American City Business Journals must be talking about some industry I’m not in, with very different inputs. For a tech startup the labor market is a train wreck—way too small and illiquid. Even if you could hire them, the people are wrong. There aren’t any top-notch universities spitting smart young hackers out into the local community.* And there are too many people who want “quality of life,” which is great if you can get it, but hard-driving companies want hard-driving employees.** As Paul Graham wrote, ambition is a big city phenomenon. New Yorkers want to get richer. Cambridge people smarter. I still don’t quite understand what Portland people want. Smart, ambitious people tend to leave Maine—it’s a big problem.***

I’m sorry for the harsh tone of this post, but I generally don’t hide my feelings. Do you run a local small business? A local tech business? Send me a comment and I’ll buy you lunch. As we both know, there are some amazing places to eat around here.


*There are, it’s true, more local tech people that it seems at first. But, like Alexandria, they’re mostly “in” not “of” Portland—Bostonians who moved to Portland and still service Boston-area clients.
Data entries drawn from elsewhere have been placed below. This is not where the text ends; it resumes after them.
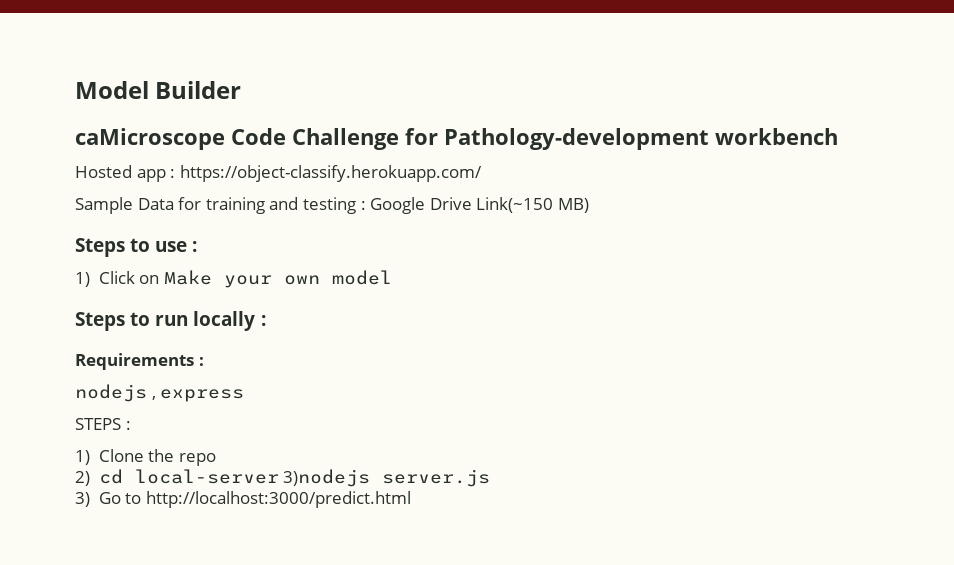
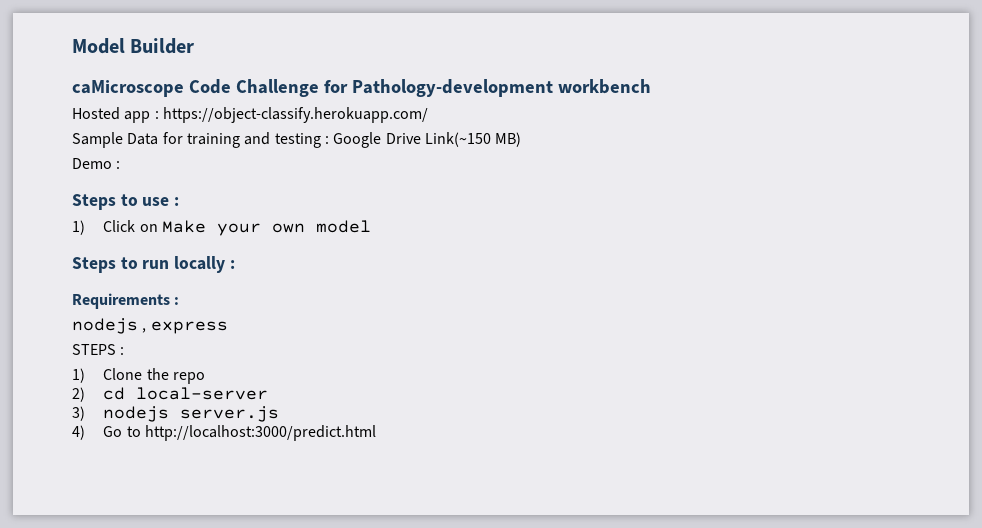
(589, 205) none -> [72,158,121,169] // Demo :
[283,469,371,487] 3)nodejs -> [72,406,170,422] // 3) nodejs
[75,492,90,507] 3) -> [72,425,85,440] 4)

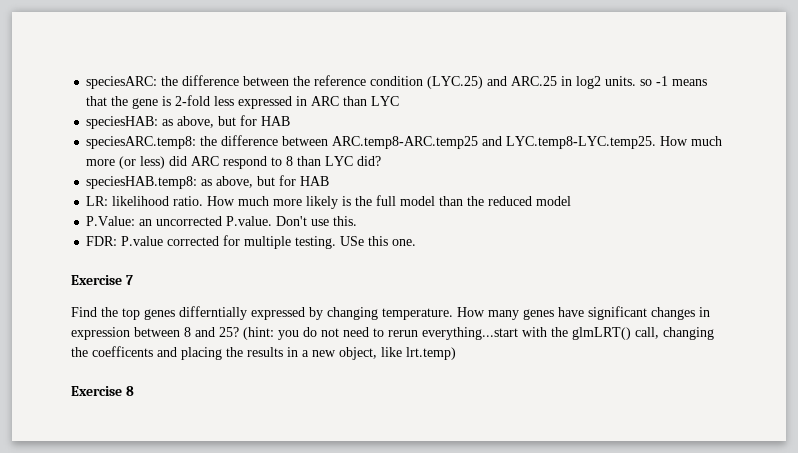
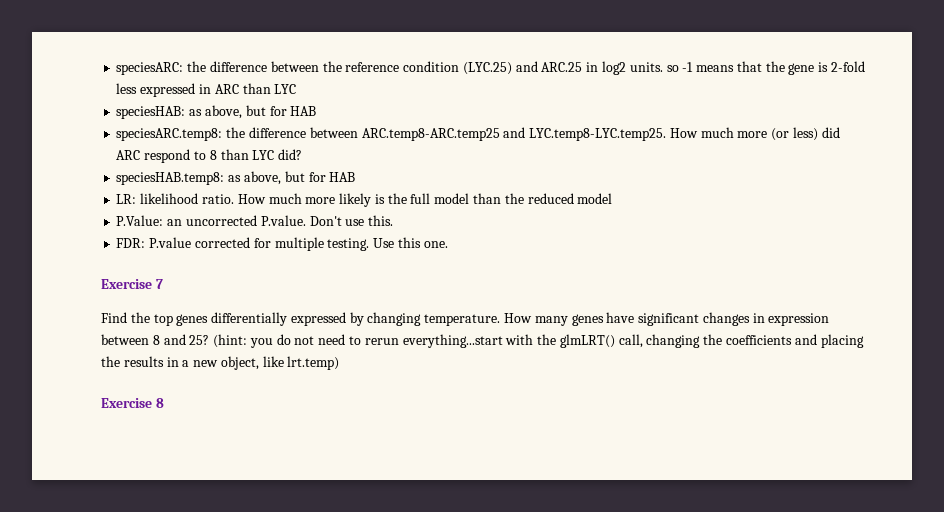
[340,236,365,246] USe -> [373,238,395,248] Use
[179,306,247,320] differntially -> [211,312,288,326] differentially
[92,346,153,357] coefficents -> [726,335,793,345] coefficients

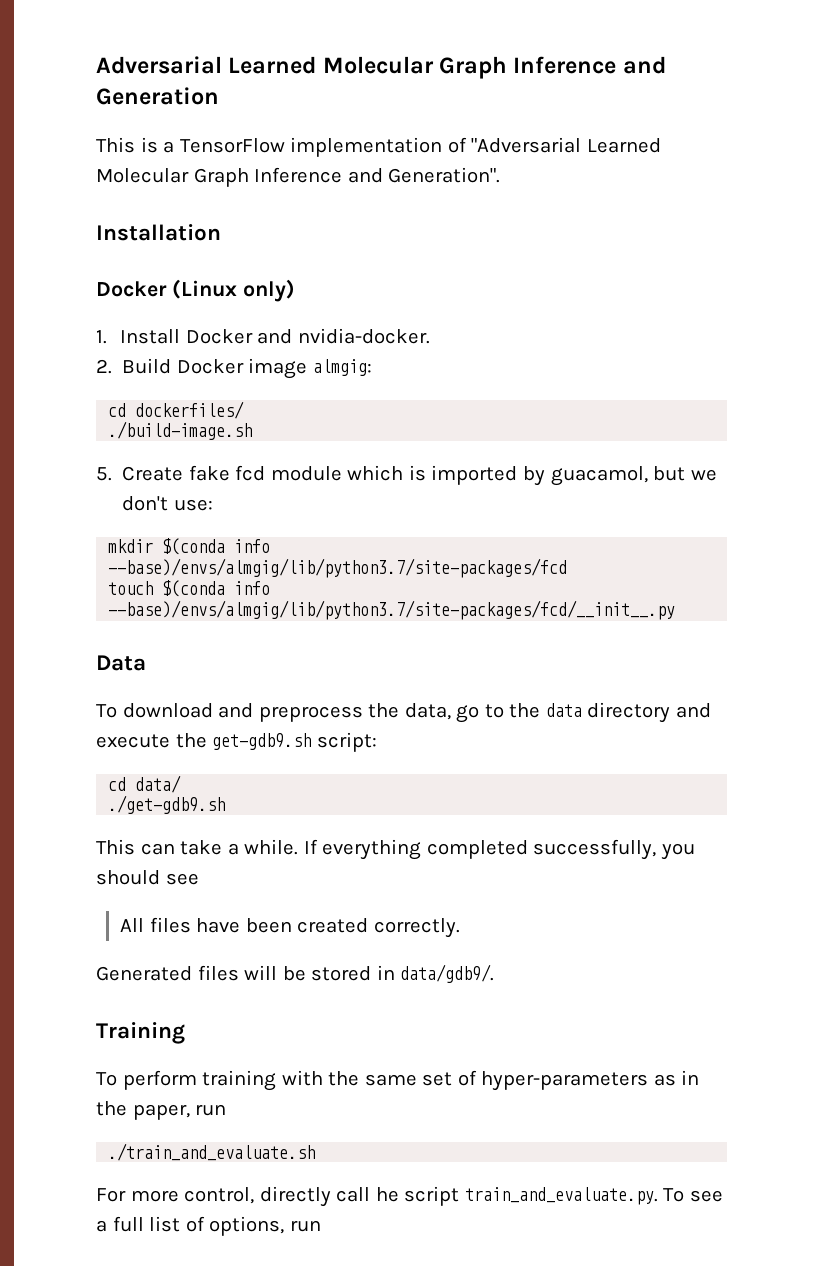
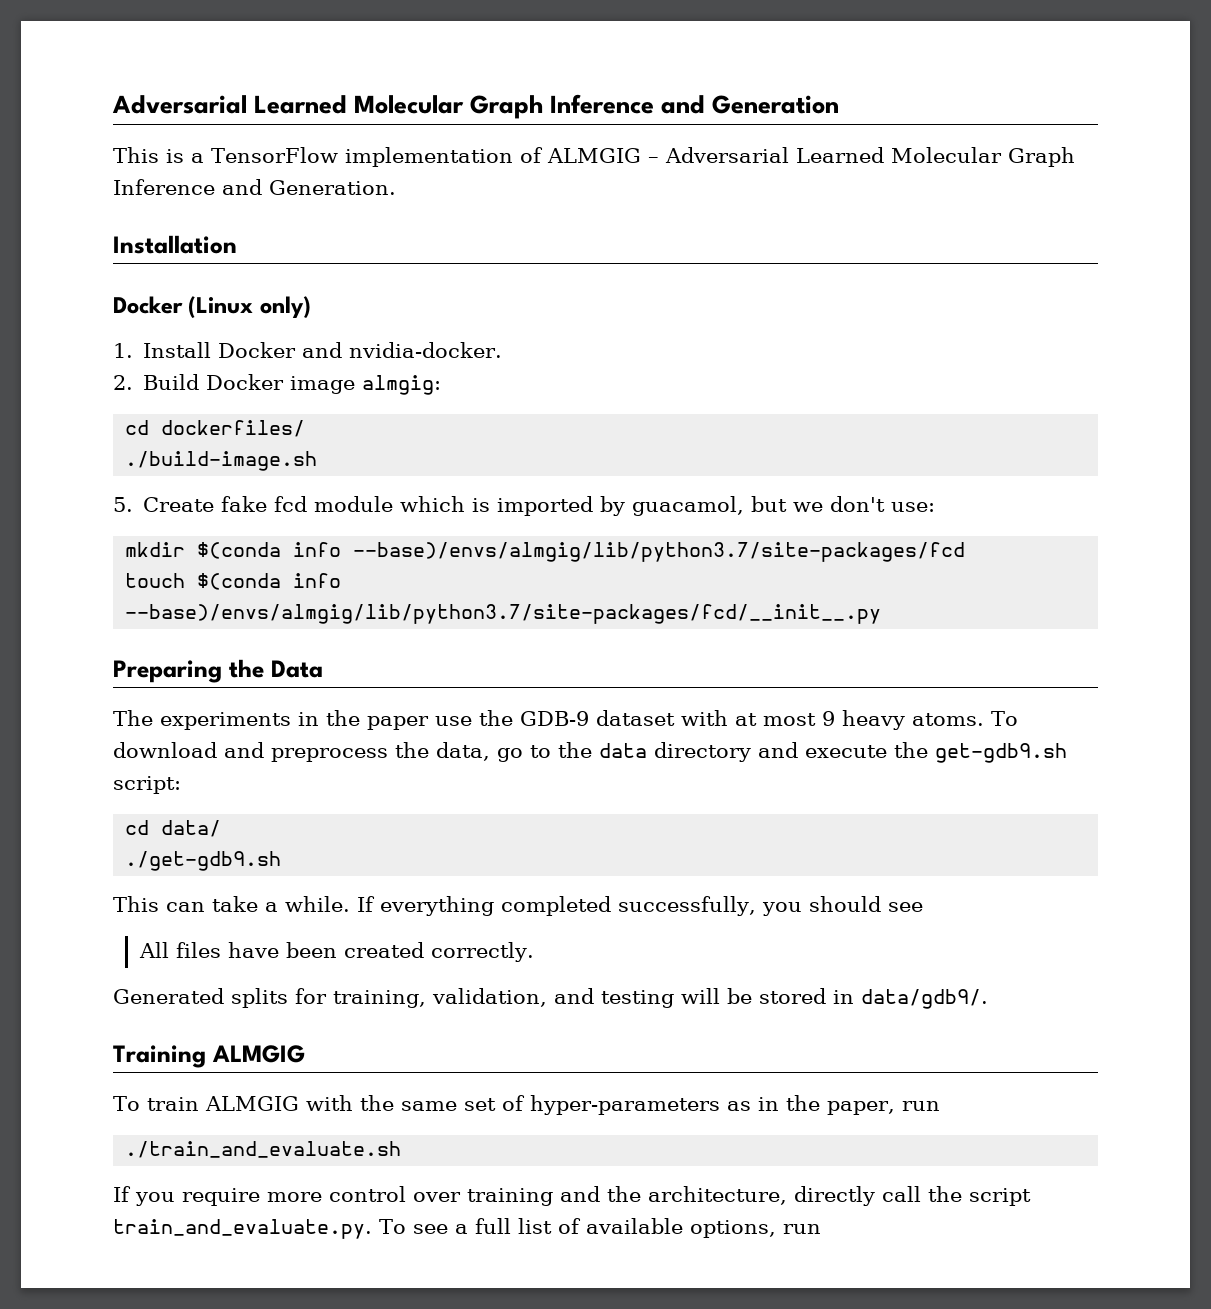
[471,137,661,153] [96,167,501,187] "Adversarial Learned Molecular Graph Inference and Generation". -> [546,147,1075,167] [113,179,396,195] ALMGIG – Adversarial Learned Molecular Graph Inference and Generation.
(676, 610) none -> [113,659,264,683] Preparing the
(146, 663) none -> [113,710,984,730] The experiments in the paper use the GDB-9 dataset with at most 9 heavy atoms.
[197,965,239,981] files -> [231,988,674,1008] splits for training, validation, and testing
[96,1070,277,1091] // To perform training -> [212,1045,305,1063] [113,1096,299,1111] ALMGIG // To train ALMGIG
[96,1187,255,1204] For more control, -> [113,1186,787,1206] If you require more control over training and the architecture,
[375,1187,399,1202] he -> [928,1186,962,1202] the
(205, 1224) none -> [585,1218,683,1234] available

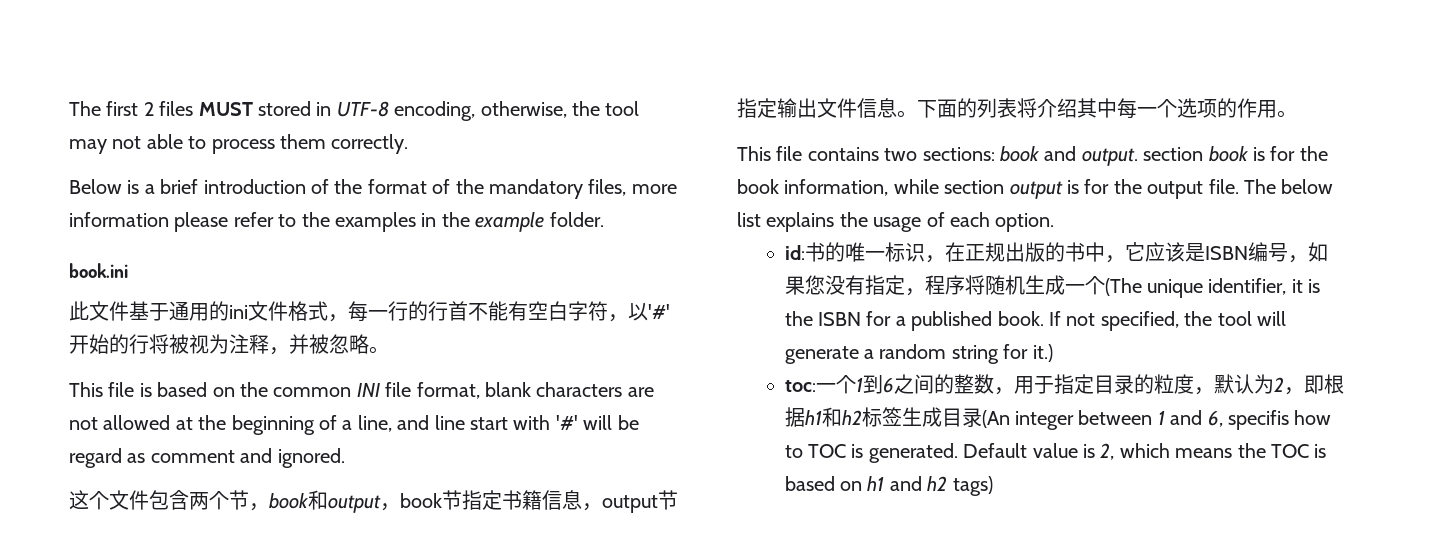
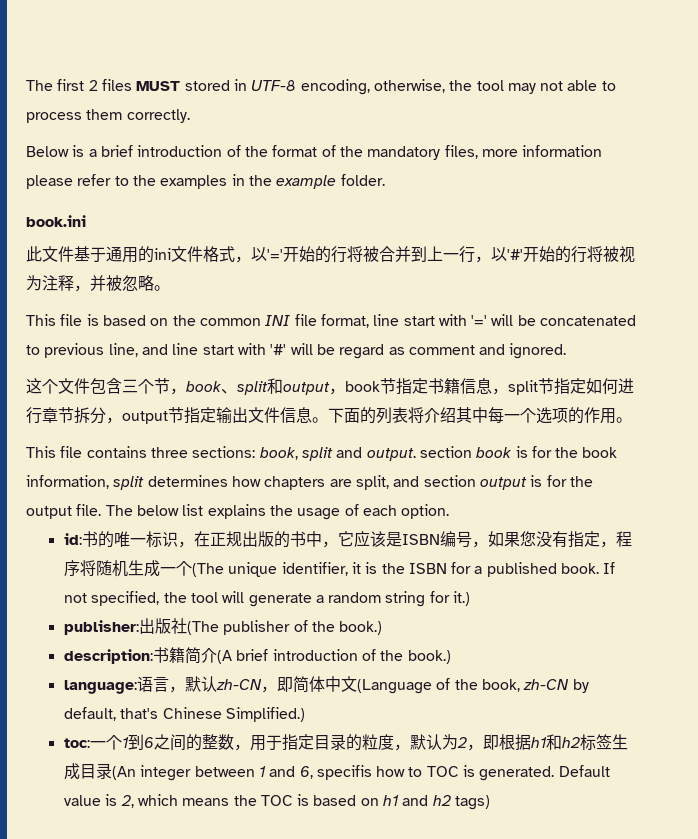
[348,301,608,322] 每一行的行首不能有空白字符 -> [251,246,475,263] 以'='开始的行将被合并到上一行
[484,382,654,397] [69,415,353,435] blank characters are not allowed at the beginning of a -> [373,314,637,326] [26,343,105,358] line start with '=' will be concatenated to previous
[189,492,209,510] 两 -> [122,379,138,393] 三
(309, 501) none -> [221,381,268,395] 、split
(602, 507) none -> [508,378,634,395] [26,407,122,424] split节指定如何进行章节拆分，
[884,146,1040,162] two sections: book -> [150,446,333,461] three sections: book, split
[893,179,939,194] while -> [113,475,420,490] split determines how chapters are split, and
(1053, 353) none -> [63,618,383,635] [63,647,451,664] [63,676,589,694] [63,707,305,722] // publisher:出版社(The publisher of the book.) // description:书籍简介(A brief introduction of the book.) // language:语言，默认zh-CN，即简体中文(Language of the book, zh-CN by default, that's Chinese Simplified.)

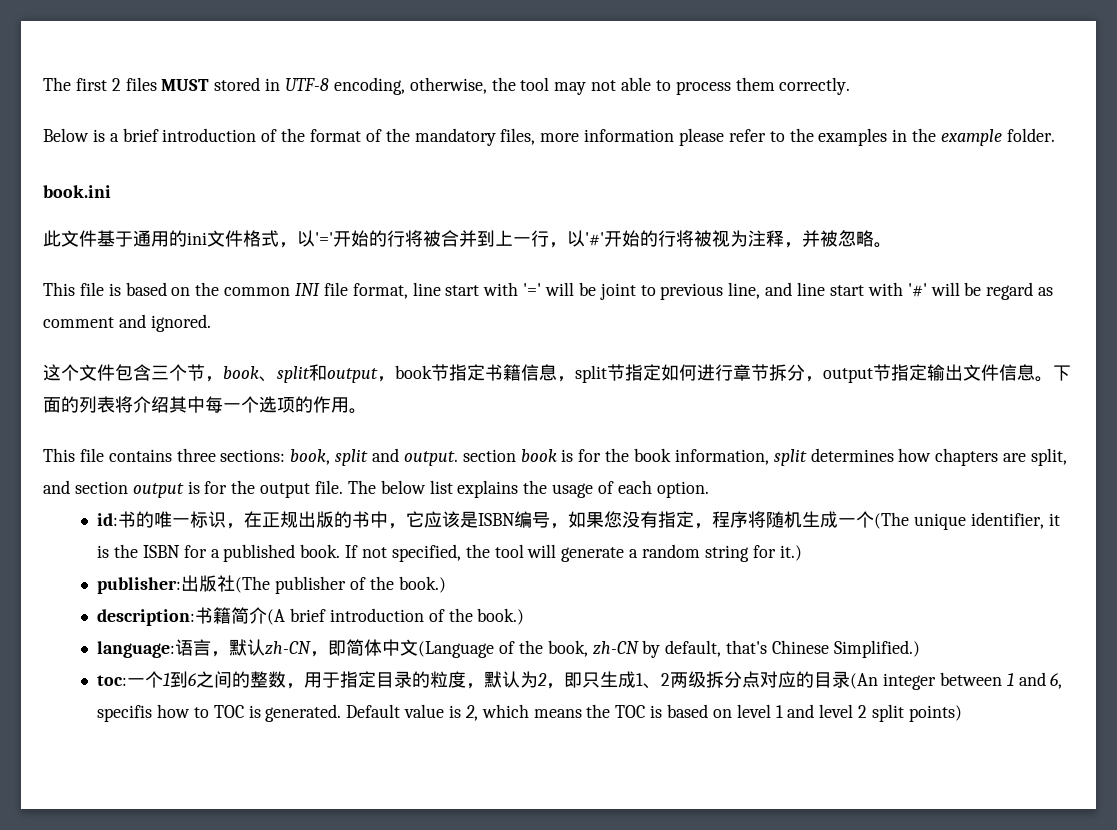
[540,315,637,326] concatenated -> [599,283,636,300] joint
[498,734,628,751] [63,763,80,780] 根据h1和h2标签生成 -> [582,671,815,689] 只生成1、2两级拆分点对应的
[383,795,491,810] h1 and h2 tags) -> [736,704,962,722] level 1 and level 2 split points)

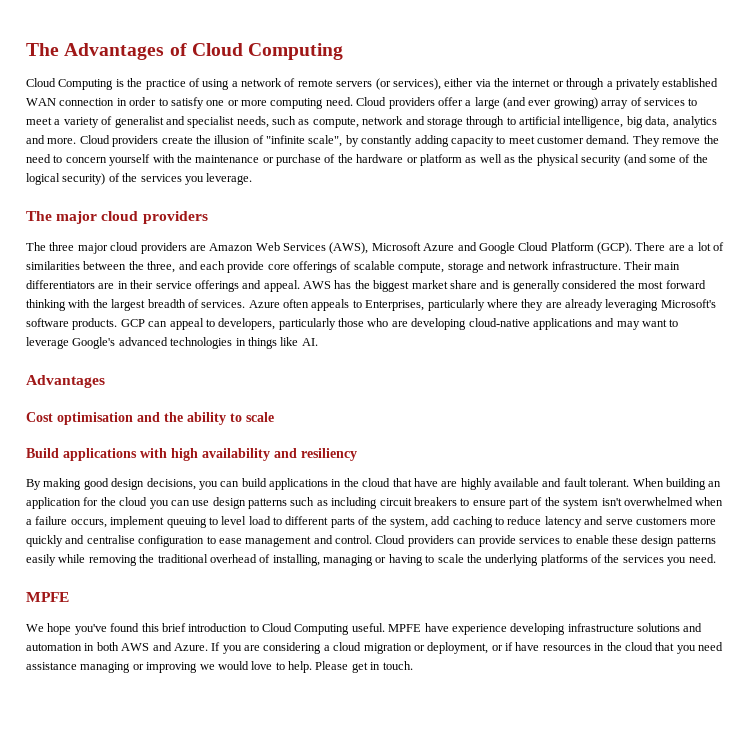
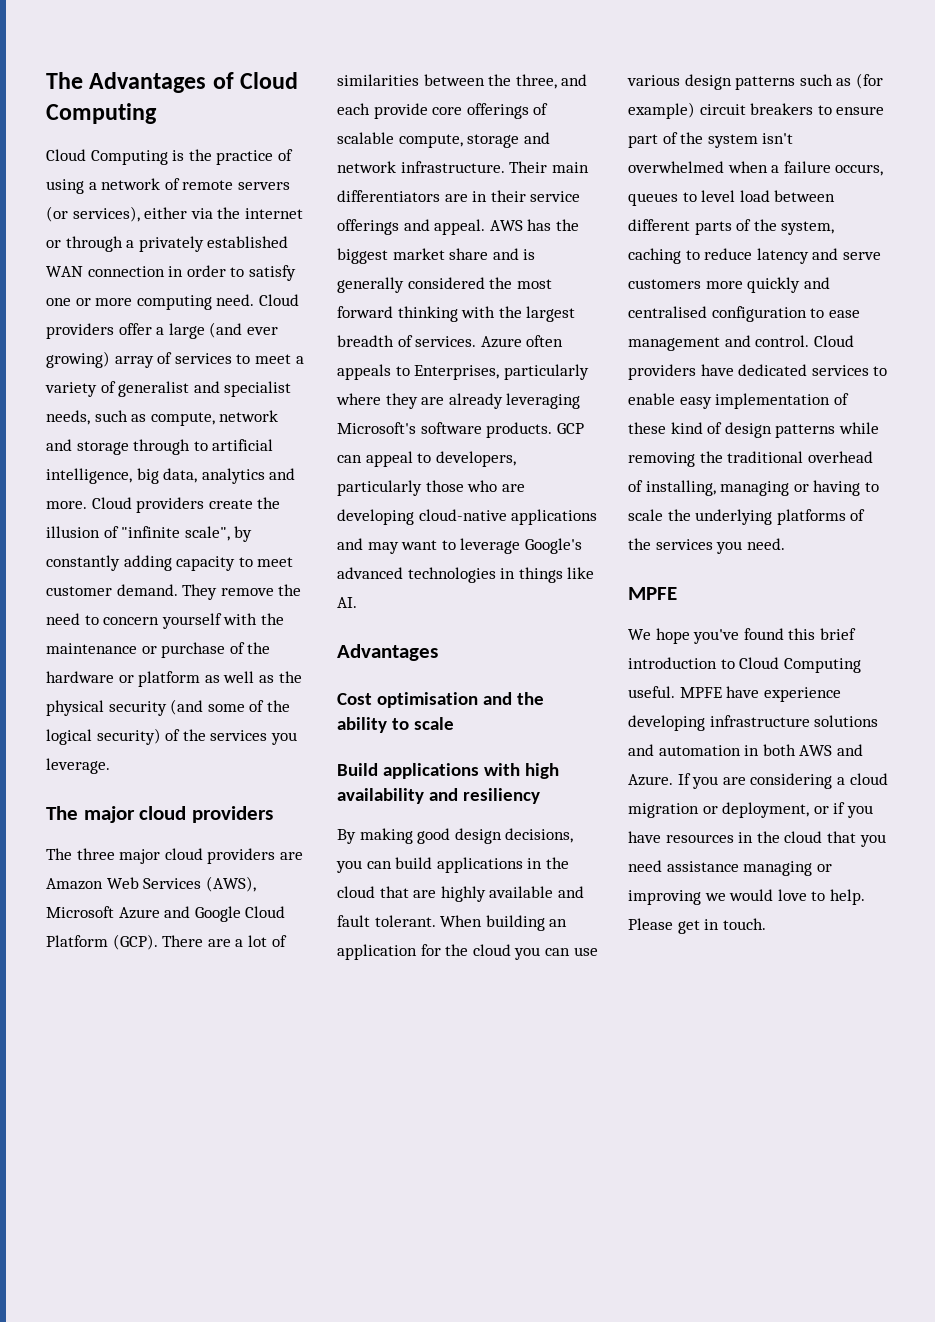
[413,478,438,487] have -> (409, 892) none
(210, 503) none -> [627,75,680,86] various
[331,497,378,509] including -> [855,73,883,89] [628,102,695,119] (for example)
[110,516,207,528] implement queuing -> [628,193,678,206] queues
[273,517,282,525] to -> [774,190,836,202] between
[431,516,451,525] add -> (835, 228) none
[86,535,135,544] centralise -> [628,306,707,318] centralised
[457,535,516,547] can provide -> [700,364,808,376] have dedicated
[612,535,716,547] [26,554,56,566] these design patterns easily -> [679,393,849,409] [628,422,836,438] easy implementation of these kind of design patterns
(513, 646) none -> [846,805,873,818] you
**That comment will no doubt draw objections. But nobody with knowledge of the community in Cambridge or the Valley work can dispute it. Startups work because people make them their lives. Any anyway, when startup people aren’t working, they want to hang out with other driven people.
***Back in 2003, a study concluded that “half of the state’s college graduates in 1998 wanted to live and work in Maine, but three of four ultimately left.” Subsidizing Maine graduates who stay in Maine probably helps, but it’s not the answer.